Count the lines in the listing below that contain the word "this", and reply with only that number.

Data records →
------------------------------------------------------------------------

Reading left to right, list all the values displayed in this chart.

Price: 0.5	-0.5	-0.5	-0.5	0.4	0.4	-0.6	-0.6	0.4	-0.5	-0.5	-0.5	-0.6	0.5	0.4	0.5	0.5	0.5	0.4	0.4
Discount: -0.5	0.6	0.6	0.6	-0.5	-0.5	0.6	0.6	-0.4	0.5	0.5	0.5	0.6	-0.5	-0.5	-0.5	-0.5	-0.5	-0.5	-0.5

------------------------------------------------------------------------

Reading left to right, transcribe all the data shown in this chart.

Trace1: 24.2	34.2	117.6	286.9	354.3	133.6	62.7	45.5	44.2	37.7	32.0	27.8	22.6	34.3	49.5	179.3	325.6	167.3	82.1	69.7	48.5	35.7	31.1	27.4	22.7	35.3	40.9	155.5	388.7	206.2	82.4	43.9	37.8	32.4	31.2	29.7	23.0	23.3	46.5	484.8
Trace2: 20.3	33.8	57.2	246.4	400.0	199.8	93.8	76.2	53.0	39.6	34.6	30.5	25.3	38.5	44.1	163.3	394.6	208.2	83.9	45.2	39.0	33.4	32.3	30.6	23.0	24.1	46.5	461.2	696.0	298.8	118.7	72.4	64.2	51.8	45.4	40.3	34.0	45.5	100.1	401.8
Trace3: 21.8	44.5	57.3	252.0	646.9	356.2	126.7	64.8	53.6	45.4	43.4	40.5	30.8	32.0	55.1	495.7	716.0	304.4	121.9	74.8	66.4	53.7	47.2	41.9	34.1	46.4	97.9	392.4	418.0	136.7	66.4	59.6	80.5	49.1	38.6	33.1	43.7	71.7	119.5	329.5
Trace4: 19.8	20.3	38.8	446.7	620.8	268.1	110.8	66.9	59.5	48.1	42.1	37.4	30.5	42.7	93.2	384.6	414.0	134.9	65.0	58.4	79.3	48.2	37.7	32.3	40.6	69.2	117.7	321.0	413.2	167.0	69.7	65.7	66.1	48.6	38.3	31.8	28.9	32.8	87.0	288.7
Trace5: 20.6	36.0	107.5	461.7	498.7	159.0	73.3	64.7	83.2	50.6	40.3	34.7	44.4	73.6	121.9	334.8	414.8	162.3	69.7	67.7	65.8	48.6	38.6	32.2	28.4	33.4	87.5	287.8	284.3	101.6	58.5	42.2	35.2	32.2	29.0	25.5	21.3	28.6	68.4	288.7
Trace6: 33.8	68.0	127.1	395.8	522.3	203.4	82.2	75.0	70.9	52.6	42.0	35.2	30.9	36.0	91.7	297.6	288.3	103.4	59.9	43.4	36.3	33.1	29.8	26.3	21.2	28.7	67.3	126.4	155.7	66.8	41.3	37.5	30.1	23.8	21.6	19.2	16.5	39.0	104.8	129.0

------------------------------------------------------------------------

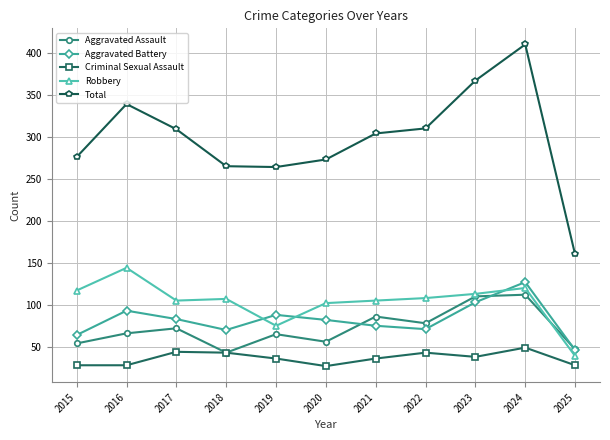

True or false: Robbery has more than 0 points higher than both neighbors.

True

------------------------------------------------------------------------

Response → 2